The trend more than made up for the drop in the food service sector: coffee consumption rose by 1.5% to 2% in the three months through May in the United States, according to Olam estimates.
With the spread of the new coronavirus, measures of social isolation reduced sales. Many coffee shops are still closed, and although chains like Starbucks have a few stores open, consumers can only buy to go or drive-thru in most states. The expectation of lower demand for coffee contributed to the fall in future grain prices.
“At first, everyone thought Covid would kill the demand,” said Verma by phone from Singapore. "For countries that do not drink coffee, where it is more part of socialization, there may be some drop, but in consuming countries, consumption so far seems stronger in the annual comparison."
Sales of coffee in US supermarkets increased 31% in March, 6% in April and 11% in May, compared to the previous year, said Verma, citing data from analyst Nielsen.
With concerns about the impact of the coronavirus and the exchange rate devaluation in Brazil, the largest coffee producer in the world, Arabica prices have fallen by 11% since the end of February.
In the robusta market, the drop is only 3% in the same period, since the variety is more used in instant coffee and blends taken at home.
Despite falling prices, Olam expects the global supply to fall short of demand by 3.3 million bags in the season ending September 30.
Although the operator projects a arabic grain deficit of 6.8 million bags, the robust market may show a surplus of 3.5 million. Currently, the forecast is that the world market will have a surplus of 5.7 million bags next season, according to Verma. One bag weighs 60 kg.
Out-of-home consumption must have dropped by 50% to 85%, said Verma. In Europe, data from Germany, the largest consumer, shows an increase in consumption of 3% in April and May.

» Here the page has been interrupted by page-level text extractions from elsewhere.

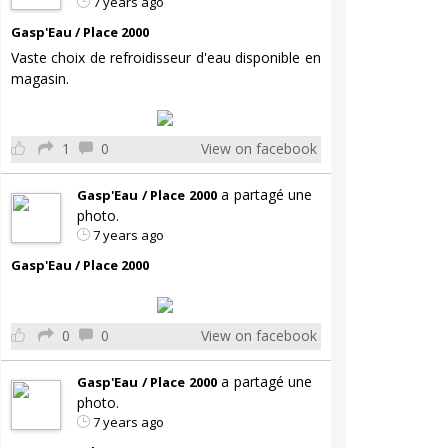
7 years ago
Gasp'Eau / Place 2000
Vaste choix de refroidisseur d'eau disponible en
magasin.
1
0
View on facebook
a partagé une
Gasp'Eau / Place 2000
photo.
7 years ago
Gasp'Eau / Place 2000
0
0
View on facebook
a partagé une
Gasp'Eau / Place 2000
photo.
7 years ago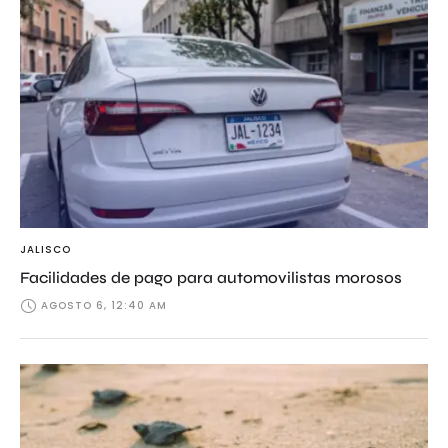
JALISCO
Facilidades de pago para automovilistas morosos
AGOSTO 6, 12:40 AM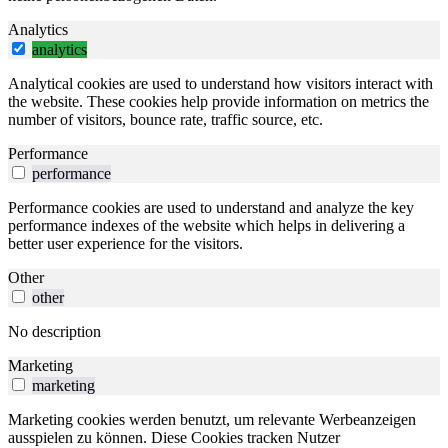
Analytics
analytics
Analytical cookies are used to understand how visitors interact with
the website. These cookies help provide information on metrics the
number of visitors, bounce rate, traffic source, etc.
Performance
performance
Performance cookies are used to understand and analyze the key
performance indexes of the website which helps in delivering a
better user experience for the visitors.
Other
other
No description
Marketing
marketing
Marketing cookies werden benutzt, um relevante Werbeanzeigen
ausspielen zu können. Diese Cookies tracken Nutzer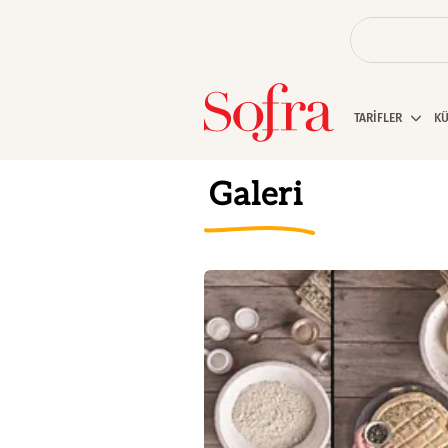
TARİFLER
K
Galeri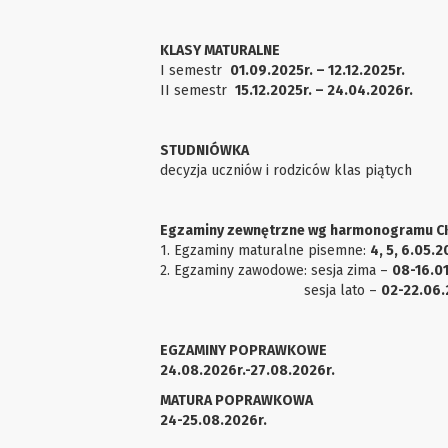
KLASY MATURALNE
I semestr
01.09.2025r. – 12.12.2025r.
II semestr
15.12.2025r. – 24.04.2026r.
STUDNIÓWKA
decyzja uczniów i rodziców klas piątych
Egzaminy zewnętrzne wg harmonogramu C
1. Egzaminy maturalne pisemne:
4, 5, 6.05.2
2. Egzaminy zawodowe: sesja zima –
08-16.01
sesja lato –
02-22.06.
EGZAMINY POPRAWKOWE
24.08.2026r.-27.08.2026r.
MATURA POPRAWKOWA
24-25.08.2026r.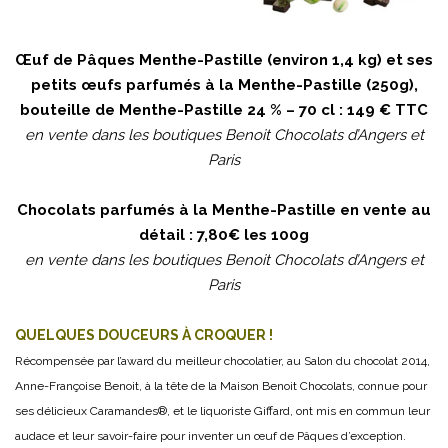
Œuf de Pâques Menthe-Pastille (environ 1,4 kg) et ses
petits œufs parfumés à la Menthe-Pastille (250g),
bouteille de Menthe-Pastille 24 % – 70 cl : 149 € TTC
en vente dans les boutiques Benoit Chocolats d’Angers et
Paris
Chocolats parfumés à la Menthe-Pastille en vente au
détail : 7,80€ les 100g
en vente dans les boutiques Benoit Chocolats d’Angers et
Paris
QUELQUES DOUCEURS À CROQUER !
Récompensée par l’award du meilleur chocolatier, au Salon du chocolat 2014,
Anne-Françoise Benoit, à la tête de la Maison Benoit Chocolats, connue pour
ses délicieux Caramandes®, et le liquoriste Giffard, ont mis en commun leur
audace et leur savoir-faire pour inventer un œuf de Pâques d’exception.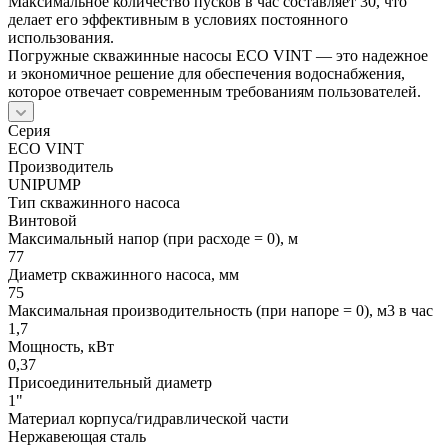
Максимальное количество пусков в час составляет 30, что
делает его эффективным в условиях постоянного
использования.
Погружные скважинные насосы ECO VINT — это надежное
и экономичное решение для обеспечения водоснабжения,
которое отвечает современным требованиям пользователей.
Серия
ЕСО VINT
Производитель
UNIPUMP
Тип скважинного насоса
Винтовой
Максимальный напор (при расходе = 0), м
77
Диаметр скважинного насоса, мм
75
Максимальная производительность (при напоре = 0), м3 в час
1,7
Мощность, кВт
0,37
Присоединительный диаметр
1"
Материал корпуса/гидравлической части
Нержавеющая сталь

Olam operates its two units of instant coffee in Vietnam and Spain with 100% of capacity, and the company is concerned about interruptions in supply, as the Covid-19 crisis worsens in the main producers.
The company created a fund to help farmers in countries like Peru, Colombia, Uganda and Brazil, where the harvest is already underway.
The funds will be used to provide training, as well as to secure medical supplies, hygiene kits and protective equipment, said Verma. Some of Olam's biggest customers, like Nespresso and JM Smucker - owner of the Folgers brand - are also contributing.